Инструкция. Надо думать, последний опус из заказанного «Саквояжем СВ» цикла. Придумывать что-то было уже решительно невозможно – от паровозов тошнило желчью. Вот и выкрутился, доведя количество текстов до оговоренного в контракте, ничем уже не маскируя формальной дуристики самого последнего, пальцем деланного.

Борзописец не напрягается настолько, что с безапелляционным видом метёт совершеннейшую пургу, не удосужившись хотя бы в интернет глянуть.

«…Вы не скажете, если у нас сейчас одиннадцать часов, то сколько в Китае?
Если сосед задумается, то он инфицирован. Китай большой, в нём восемь часовых поясов».
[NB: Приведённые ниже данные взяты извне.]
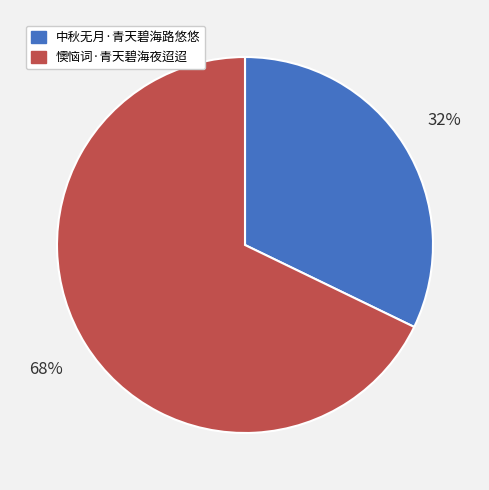

Is it true that 懊恼词·青天碧海夜迢迢 is 59% of the pie?

False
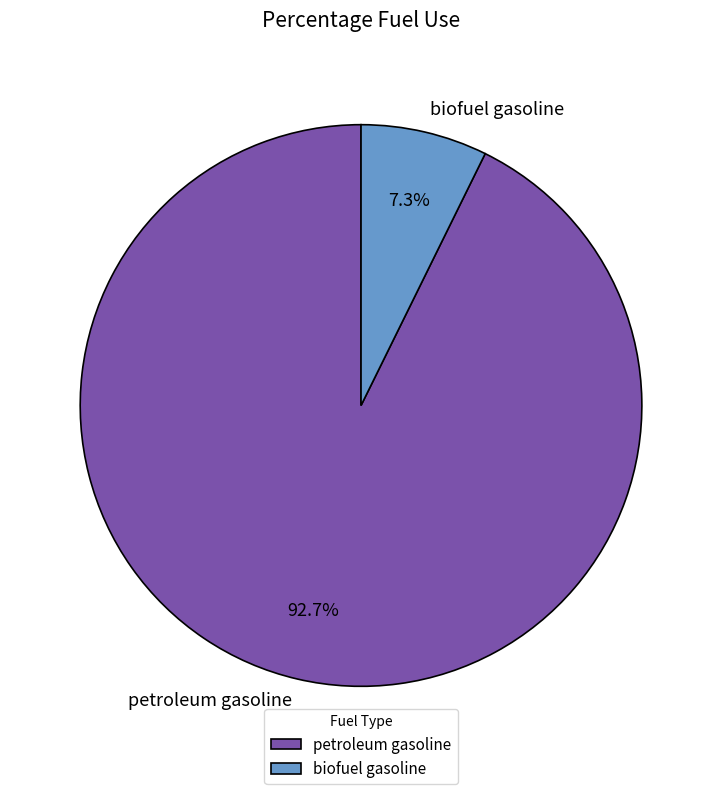

The biofuel gasoline slice represents 1% of the pie. True or false?

False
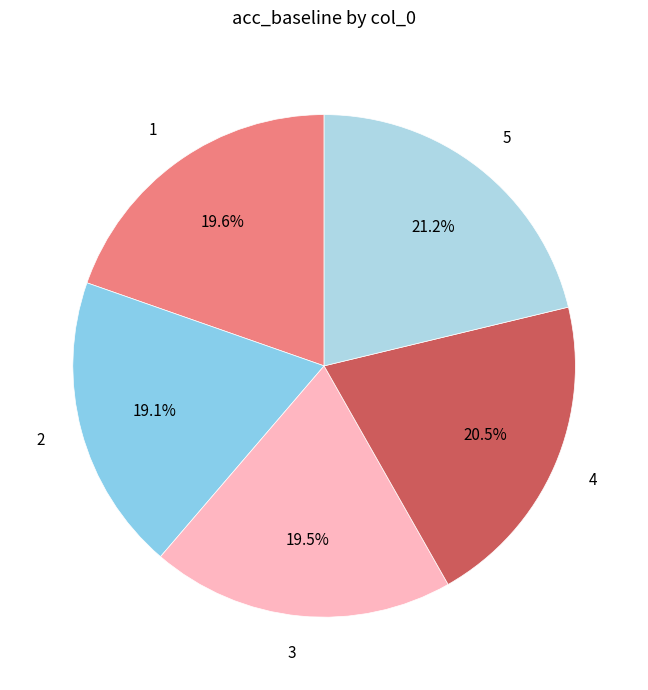

What percentage is NOT represented by 2?

80.9%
Во-первых, не восемь, а пять. Во-вторых, и те отменили. Постановлением партии и правительства в Китае давно уже один часовой пояс – китайский.
А почему вдруг восемь? Так, сказал же: пальцем на коленке писано. Слышал, небось, звон, что часовых поясов в Китае, дескать, «..по 9-й восточный» насчитывалось, да лень наводить справки. Халтурка же, чего напрягаться?

Другая опера. Смешное до слёз, едкое злопыхательство, к счастью, никак не связанное с железной дорогой.
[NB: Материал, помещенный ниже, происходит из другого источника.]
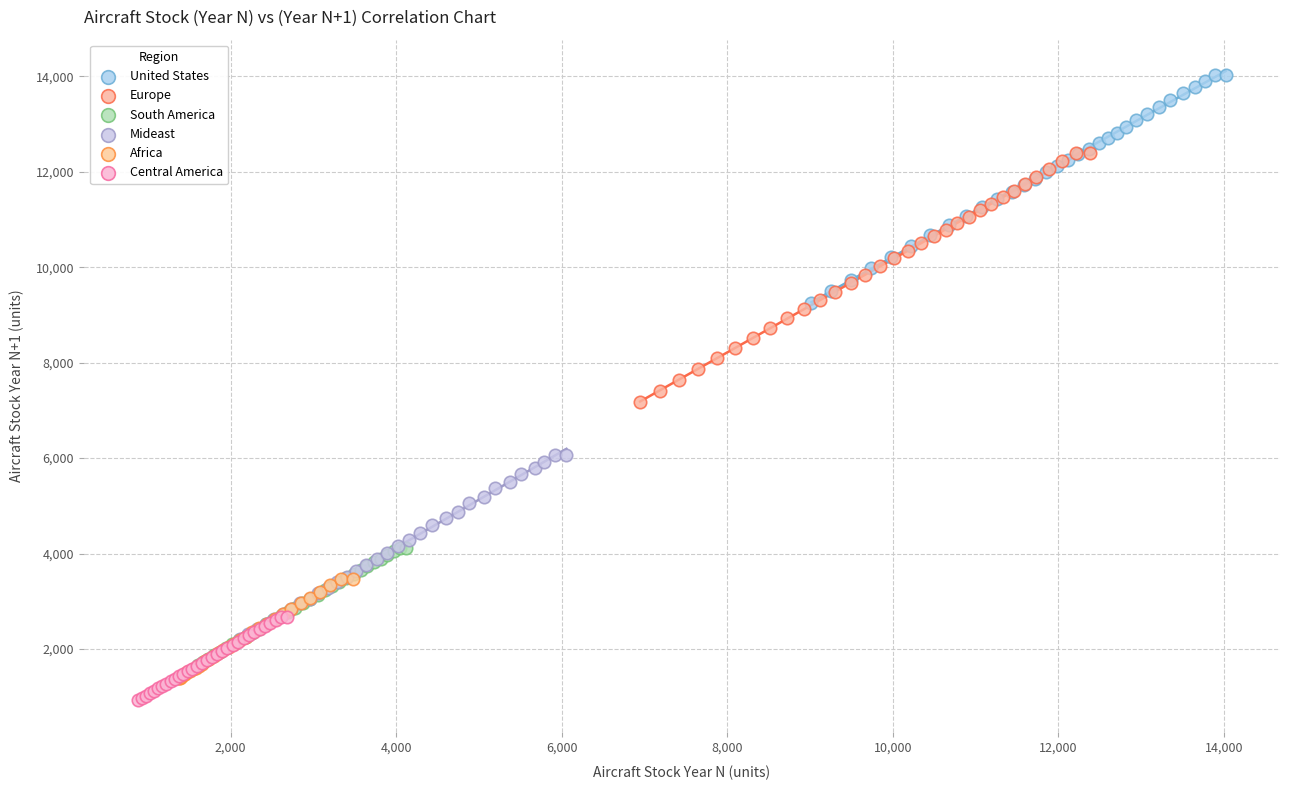

Which series has the largest Y range (max minus min)?

Europe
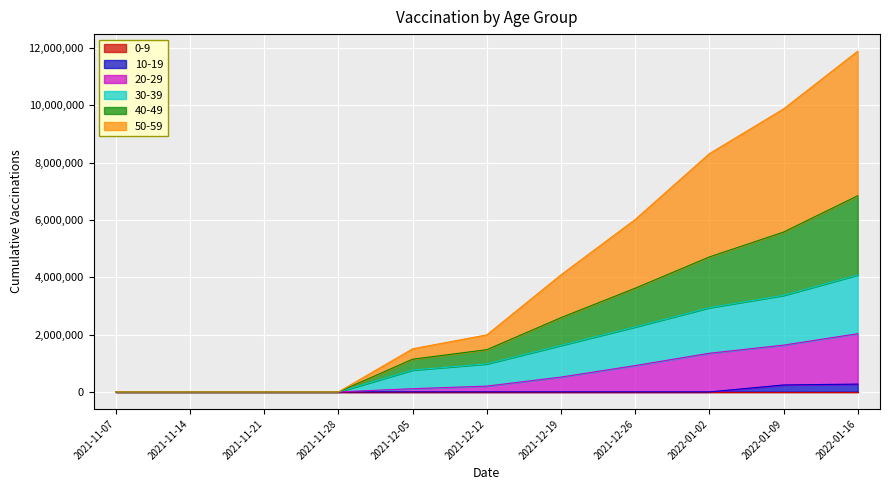

At which category is the sum across all series the highest?

2022-01-16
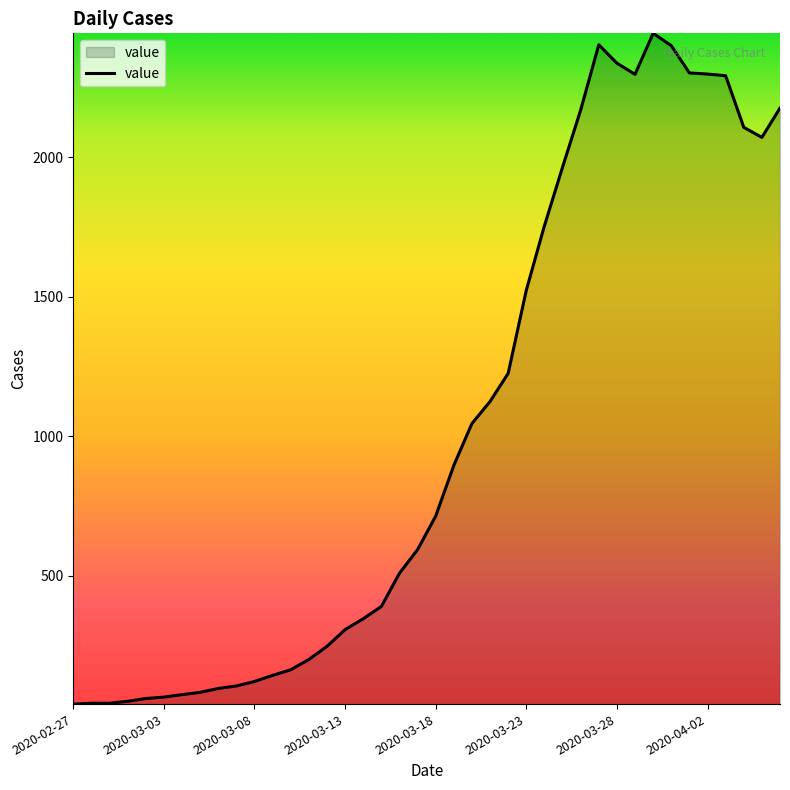

What is the sum of all values?

41237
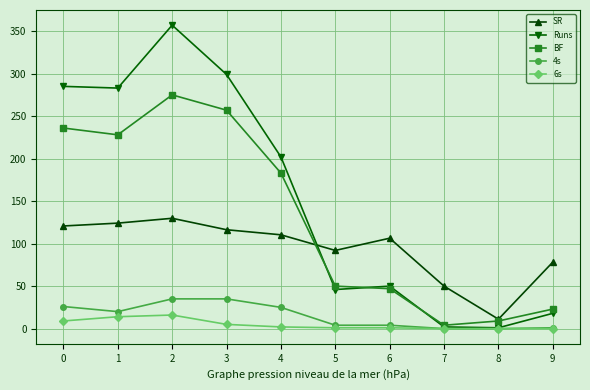

The value of SR at 9 is 44.8. True or false?

False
Всё, рассказы кончились, дальше пьесы, а пьес я читать не умею – только смотреть.

В сухом остатке: Прощай, кукушка, Обходчик, Проводник, Лето в городе, Можарово, Отпуск. И то не по гамбургскому счёту. По гамбургскому, может, только Можарово и останется.

Поначалу думалось, рассказы выстроены в порядке написания. Казалось, это многое бы прояснило. Ранние – слабые, сильные – зрелые. Увы. Поздние, если они поздние, тоже какие угодно. Упражнения руки.

И главная незадача: неясно чего от сочинителя ждать? В плане оправдания ожиданий. Ждётся же чего-то большого, продирающего, гусиной кожи, оцепенения, мрачного колдовства, как от некоторых его романов, скорее даже, эпизодов этих романов.
А ждал бы переливчатой дребедени – остался бы сыт и доволен, сладко подрёмывал бы сейчас на диванчике. То есть дело совсем не в щелкопёре и бумагомараке, а в требовательном не по адресу мне.

Его рассказы можно с удовольствием не читать. Или читать. Или забыть. Или зачем-то помнить. Он неровный, всякий, никакой. Его нет.

Поэтому в пору перефразировать райкинское: ты, Дима, в состоянии новеллистом не быть. И читатель в состоянии тебя не читать. Ну, зачем ему, скажите на милость, портить послевкусие от «Остромова»?